Stored entries
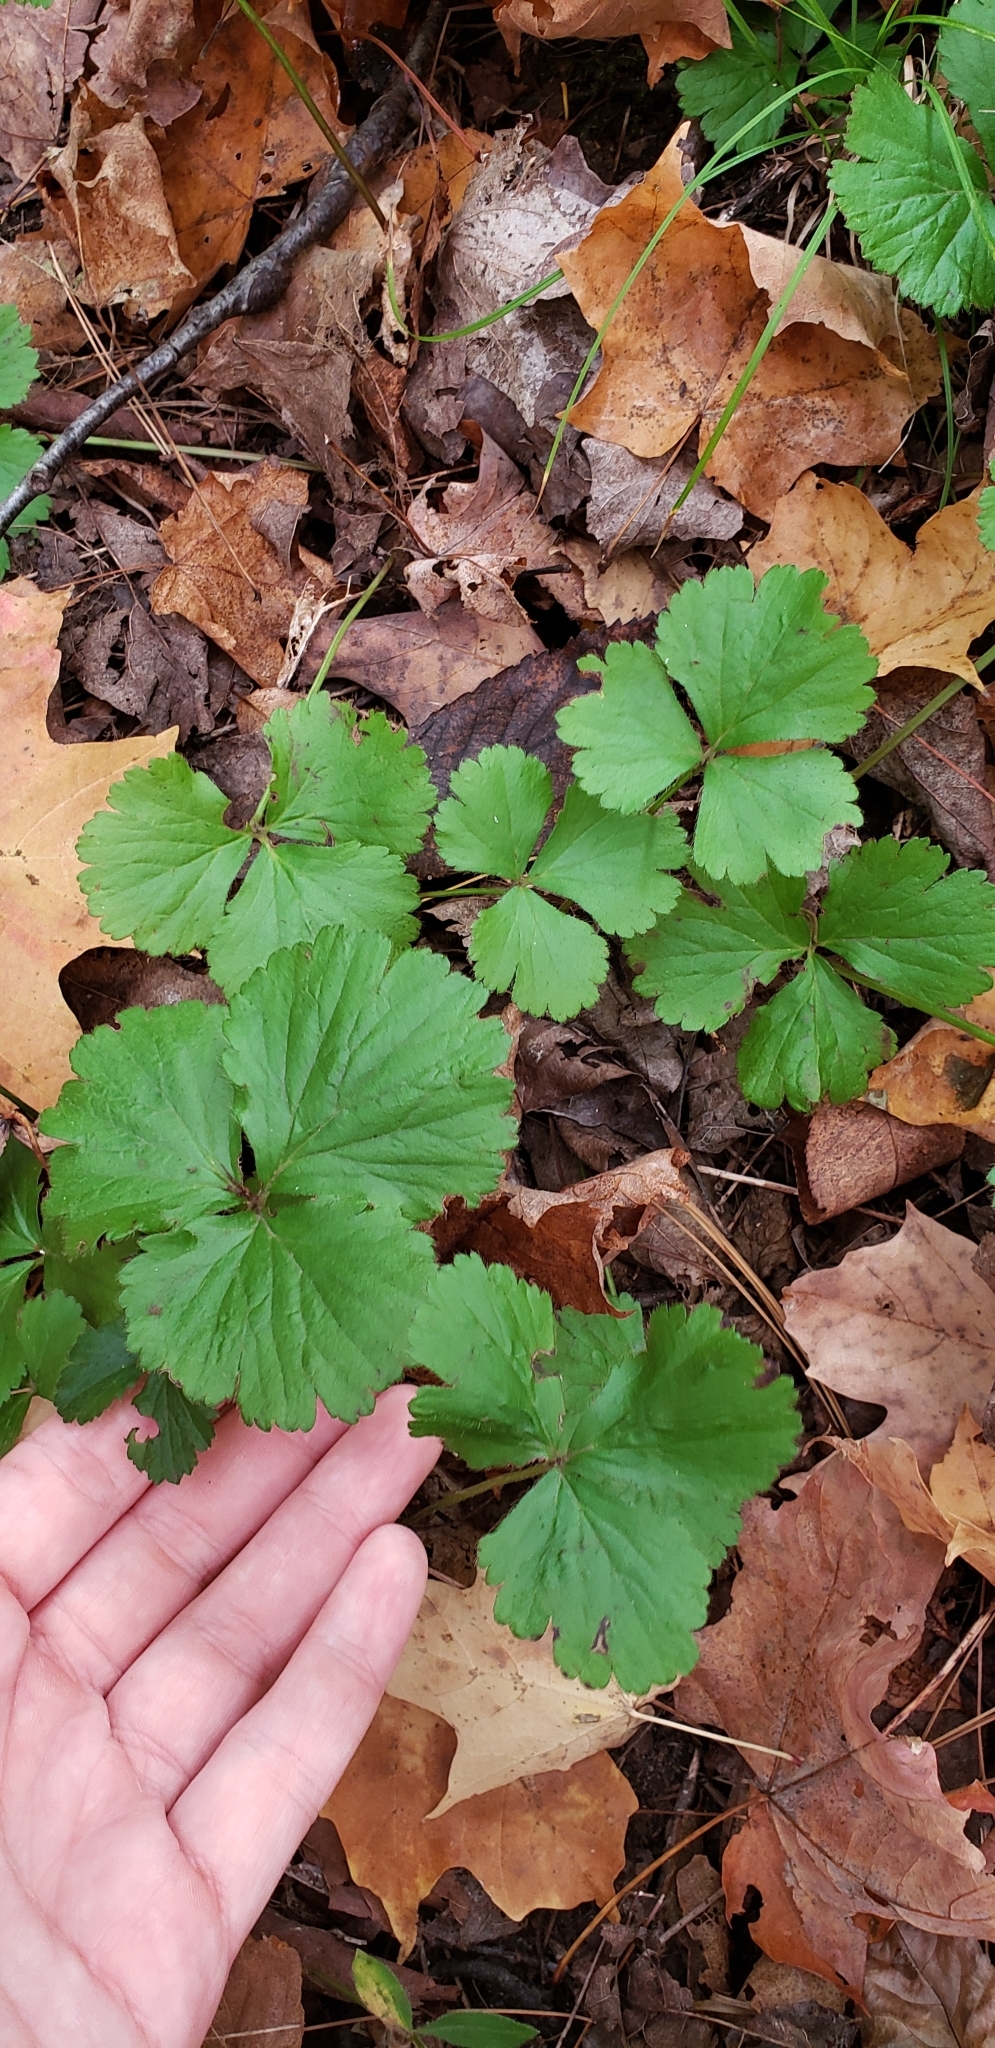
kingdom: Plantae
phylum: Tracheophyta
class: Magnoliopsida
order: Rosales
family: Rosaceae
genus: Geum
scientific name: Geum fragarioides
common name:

WHAT YOU SHOULD DO: Revise every line of the listing by replacing "scientific name" with "species name" and leaving everything else unchanged. Omit the pictures from your answer.

TASK ANSWER:
kingdom: Plantae
phylum: Tracheophyta
class: Magnoliopsida
order: Rosales
family: Rosaceae
genus: Geum
species name: Geum fragarioides
common name:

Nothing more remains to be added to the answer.